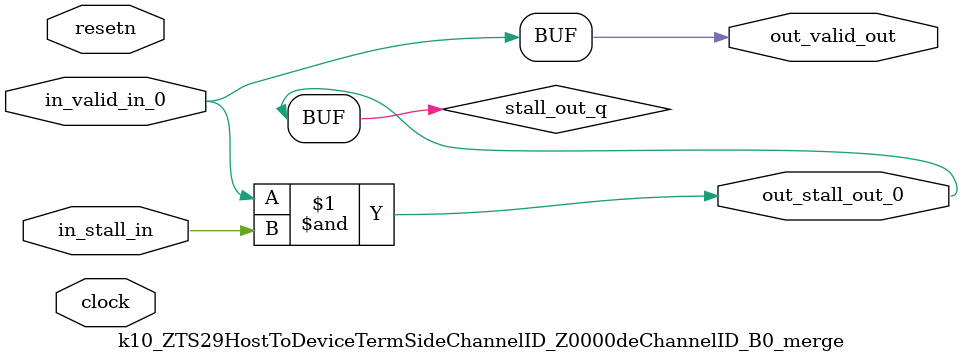
<source format=sv>



(* altera_attribute = "-name AUTO_SHIFT_REGISTER_RECOGNITION OFF; -name MESSAGE_DISABLE 10036; -name MESSAGE_DISABLE 10037; -name MESSAGE_DISABLE 14130; -name MESSAGE_DISABLE 14320; -name MESSAGE_DISABLE 15400; -name MESSAGE_DISABLE 14130; -name MESSAGE_DISABLE 10036; -name MESSAGE_DISABLE 12020; -name MESSAGE_DISABLE 12030; -name MESSAGE_DISABLE 12010; -name MESSAGE_DISABLE 12110; -name MESSAGE_DISABLE 14320; -name MESSAGE_DISABLE 13410; -name MESSAGE_DISABLE 113007; -name MESSAGE_DISABLE 10958" *)
module k10_ZTS29HostToDeviceTermSideChannelID_Z0000deChannelID_B0_merge (
    input wire [0:0] in_stall_in,
    input wire [0:0] in_valid_in_0,
    output wire [0:0] out_stall_out_0,
    output wire [0:0] out_valid_out,
    input wire clock,
    input wire resetn
    );

    wire [0:0] stall_out_q;


    // stall_out(LOGICAL,6)
    assign stall_out_q = in_valid_in_0 & in_stall_in;

    // out_stall_out_0(GPOUT,4)
    assign out_stall_out_0 = stall_out_q;

    // out_valid_out(GPOUT,5)
    assign out_valid_out = in_valid_in_0;

endmodule

</source>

....

WHAT TO PRODUCE: With images omitted, retype the data word for word.

SOLUTION:
<source format=sv>



(* altera_attribute = "-name AUTO_SHIFT_REGISTER_RECOGNITION OFF; -name MESSAGE_DISABLE 10036; -name MESSAGE_DISABLE 10037; -name MESSAGE_DISABLE 14130; -name MESSAGE_DISABLE 14320; -name MESSAGE_DISABLE 15400; -name MESSAGE_DISABLE 14130; -name MESSAGE_DISABLE 10036; -name MESSAGE_DISABLE 12020; -name MESSAGE_DISABLE 12030; -name MESSAGE_DISABLE 12010; -name MESSAGE_DISABLE 12110; -name MESSAGE_DISABLE 14320; -name MESSAGE_DISABLE 13410; -name MESSAGE_DISABLE 113007; -name MESSAGE_DISABLE 10958" *)
module k10_ZTS29HostToDeviceTermSideChannelID_Z0000deChannelID_B0_merge (
    input wire [0:0] in_stall_in,
    input wire [0:0] in_valid_in_0,
    output wire [0:0] out_stall_out_0,
    output wire [0:0] out_valid_out,
    input wire clock,
    input wire resetn
    );

    wire [0:0] stall_out_q;


    // stall_out(LOGICAL,6)
    assign stall_out_q = in_valid_in_0 & in_stall_in;

    // out_stall_out_0(GPOUT,4)
    assign out_stall_out_0 = stall_out_q;

    // out_valid_out(GPOUT,5)
    assign out_valid_out = in_valid_in_0;

endmodule

</source>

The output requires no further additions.